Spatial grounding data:
···
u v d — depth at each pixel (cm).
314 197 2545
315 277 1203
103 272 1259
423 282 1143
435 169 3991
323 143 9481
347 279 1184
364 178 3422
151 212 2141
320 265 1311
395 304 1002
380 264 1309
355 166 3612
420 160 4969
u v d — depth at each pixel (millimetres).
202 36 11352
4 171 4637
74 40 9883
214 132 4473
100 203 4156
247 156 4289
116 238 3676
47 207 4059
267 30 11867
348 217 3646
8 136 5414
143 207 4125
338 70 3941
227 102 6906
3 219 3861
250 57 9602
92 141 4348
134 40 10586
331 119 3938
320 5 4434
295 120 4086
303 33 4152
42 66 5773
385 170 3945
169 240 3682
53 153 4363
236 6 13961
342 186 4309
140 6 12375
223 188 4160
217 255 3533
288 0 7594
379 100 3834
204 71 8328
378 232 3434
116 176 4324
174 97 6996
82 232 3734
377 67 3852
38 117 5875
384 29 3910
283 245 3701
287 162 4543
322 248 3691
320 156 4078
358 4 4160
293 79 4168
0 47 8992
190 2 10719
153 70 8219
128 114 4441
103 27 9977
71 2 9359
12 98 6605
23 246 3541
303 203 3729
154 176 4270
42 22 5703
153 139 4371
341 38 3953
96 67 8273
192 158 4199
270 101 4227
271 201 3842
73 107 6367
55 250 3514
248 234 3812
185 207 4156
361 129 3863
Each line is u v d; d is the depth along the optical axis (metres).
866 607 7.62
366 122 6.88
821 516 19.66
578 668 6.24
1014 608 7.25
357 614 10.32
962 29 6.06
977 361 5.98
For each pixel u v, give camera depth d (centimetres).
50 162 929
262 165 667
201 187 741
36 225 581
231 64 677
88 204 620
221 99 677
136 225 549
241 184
···
__Instructions for the task__. Repeat only the tail of the entries, exactly: the line containing "Each line is" and every line after it, to the end.

__The answer__.
Each line is u v d; d is the depth along the optical axis (metres).
866 607 7.62
366 122 6.88
821 516 19.66
578 668 6.24
1014 608 7.25
357 614 10.32
962 29 6.06
977 361 5.98
For each pixel u v, give camera depth d (centimetres).
50 162 929
262 165 667
201 187 741
36 225 581
231 64 677
88 204 620
221 99 677
136 225 549
241 184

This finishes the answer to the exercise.